Yuri Levin, Tatsiana Levina, Jeff McGill, Mikhail Nediak and Huseyin Topaloglu

COIN-OR Applications in Air Cargo Capacity Management and Dynamic Pricing

Revenue management and related dynamic pricing practices are gaining popularity in different industries and have engendered a growing body of academic research in recent years. However, the general area of capacity and revenue management for the supply chains has been developing significantly slower. This slower pace is due, in part, to the computational complexity of cargo transportation capacity and RM problems as well as an inherent complexity of decisions under imperfect information. Another difficulty is a transfer of academic results, which often employ complex computational algorithms, to industry.

The use of open Operations Research software technologies such as COIN-OR improved the portability of algorithms and helped in their practical application. The team successfully applied COIN-OR technologies in to their research in both online learning and cargo capacity management.

Online learning is an important tool to help companies deal with the uncertain and dynamic nature of modern business environments. The methodological foundation of their research is the general aggregating algorithm approach to online learning. Article [1] employs IPOPT and DFO technologies in online learning of strategic consumer behaviour in the context of dynamic pricing.

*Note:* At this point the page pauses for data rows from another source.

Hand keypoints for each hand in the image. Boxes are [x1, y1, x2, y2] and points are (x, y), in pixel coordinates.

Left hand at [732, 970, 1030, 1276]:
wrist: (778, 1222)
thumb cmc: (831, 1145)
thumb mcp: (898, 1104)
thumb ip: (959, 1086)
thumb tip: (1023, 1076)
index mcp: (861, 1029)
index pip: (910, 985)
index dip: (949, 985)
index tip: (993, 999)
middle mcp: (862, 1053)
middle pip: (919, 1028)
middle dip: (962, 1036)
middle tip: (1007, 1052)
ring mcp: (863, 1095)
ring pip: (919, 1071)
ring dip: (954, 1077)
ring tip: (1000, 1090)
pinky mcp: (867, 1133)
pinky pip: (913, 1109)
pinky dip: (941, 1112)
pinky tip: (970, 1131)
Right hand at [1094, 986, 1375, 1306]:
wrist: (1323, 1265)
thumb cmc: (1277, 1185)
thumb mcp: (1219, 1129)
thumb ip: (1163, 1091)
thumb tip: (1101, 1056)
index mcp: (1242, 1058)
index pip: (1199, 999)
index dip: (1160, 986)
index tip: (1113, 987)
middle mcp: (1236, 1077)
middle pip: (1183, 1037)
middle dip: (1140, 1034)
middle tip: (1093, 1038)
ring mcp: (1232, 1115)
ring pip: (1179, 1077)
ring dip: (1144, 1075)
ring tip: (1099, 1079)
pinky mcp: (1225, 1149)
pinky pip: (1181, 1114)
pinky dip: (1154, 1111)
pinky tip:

Their research in air cargo capacity management used COIN-OR technologies CBC and CLP. In [2], they proposed a stochastic dynamic booking/shipping control model for air cargo capacity management on a network. The model captures air cargo-specific uncertainties in the booking arrival process, capacity of flights, and capacity requirements of shipments. The model explicitly captures the periodic nature of the flight schedule which distinguishes it from existing stochastic dynamic models in network passenger RM. In [3], they presented a model that integrates multiple allotment contracts and spot market activities of an airline for a group of parallel flights. They constructed high quality accept/reject policies for the booking requests that occur on the spot market, and showed how to obtain an upper bound on the optimal total expected profit from the spot market. This upper bound provides a spot market valuation tool that facilitates allotment contract negotiations and allows the airline to conduct a combinatorial auction of its cargo capacity.

It is with great pleasure that we recognize this work with the COIN-OR INFORMS 2009 Cup.

[1] Levina, T., Y. Levin, J. McGill and M. Nediak (2009). Dynamic Pricing with Online Learning: Application to Markets with Strategic Consumers, Operations Research, Vol. 57, No. 2, pp. 327-341.
[2] Levina, T., Y. Levin, J. McGill and M. Nediak (2010). Network Cargo Capacity Management, forthcoming in Operations Research.
[3] Levin, Y., M. Nediak and H. Topaloglu (2010). Cargo Capacity Management with Allotments and Spot Market Demand, under review in Operations Research.